(Beginning of Input)
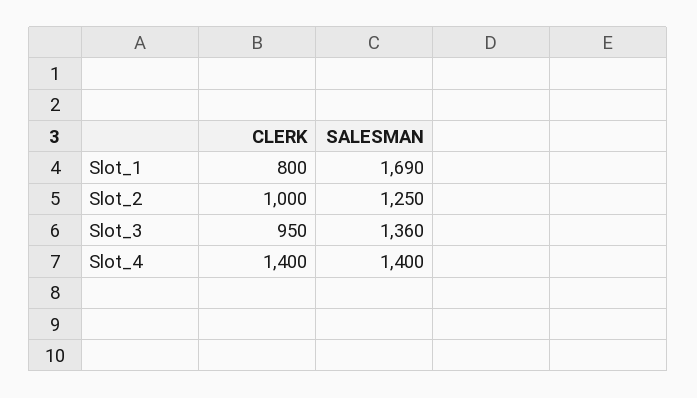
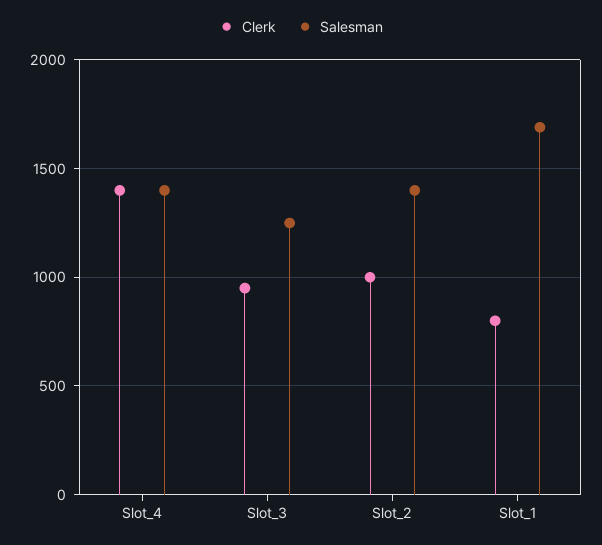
  {
    "CLERK": {
      "Slot_1": 800,
      "Slot_2": 1000,
      "Slot_3": 950,
      "Slot_4": 1400
    },
    "SALESMAN": {
      "Slot_1": 1690,
-     "Slot_2": 1250,
+     "Slot_2": 1400,
-     "Slot_3": 1360,
+     "Slot_3": 1250,
      "Slot_4": 1400
    }
  }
(End of Input)
_Problem description:_ The answer is the listing above restated word for word, pictures removed.

_Exercise answer:_
  {
    "CLERK": {
      "Slot_1": 800,
      "Slot_2": 1000,
      "Slot_3": 950,
      "Slot_4": 1400
    },
    "SALESMAN": {
      "Slot_1": 1690,
-     "Slot_2": 1250,
+     "Slot_2": 1400,
-     "Slot_3": 1360,
+     "Slot_3": 1250,
      "Slot_4": 1400
    }
  }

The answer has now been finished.